Selon une source française, les deux hommes n'ont pas parlé du Mistral.
Ces échanges diplomatiques ont éclipsé les autres temps forts de cette première journée du sommet de Brisbane, où environ un millier d'opposants ont manifesté dans le calme: la relance de la croissance, le climat et Ebola.
Sur le climat, l'hôte australien n'avait pas souhaité en faire une de ses priorités, mais Barack Obama en a décidé autrement le mettant au coeur des débats, et la place de la lutte contre le changement climatique dans le communiqué final prévu dimanche est ardue, selon plusieurs sources proches des délégations.
"Si la Chine et les Etats-Unis peuvent se mettre d'accord à ce propos, alors le monde peut trouver un accord", a déclaré à l'université de Brisbane M. Obama, qui surfe sur les questions climatiques depuis l'annonce surprise mercredi d'un accord avec la Chine pour réduire les émissions de gaz à effet de serre.

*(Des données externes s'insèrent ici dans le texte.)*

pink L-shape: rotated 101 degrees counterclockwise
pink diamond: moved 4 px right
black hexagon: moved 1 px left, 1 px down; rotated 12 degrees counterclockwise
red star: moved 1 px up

L'Australie, elle, veut parler de croissance: "Quand vous observez le monde, il y a plein de difficultés (...), mais le message que nous devrions donner au cours de ces deux jours est un message d'espoir et d'optimisme: oui notre monde peut avoir de la croissance", a déclaré M. Abbott samedi.
Barack Obama a lui aussi insisté sur l'importance de doper l'activité. "On ne peut pas s'attendre à ce que les Etats-Unis portent l'économie mondiale sur leur dos", a-t-il dit.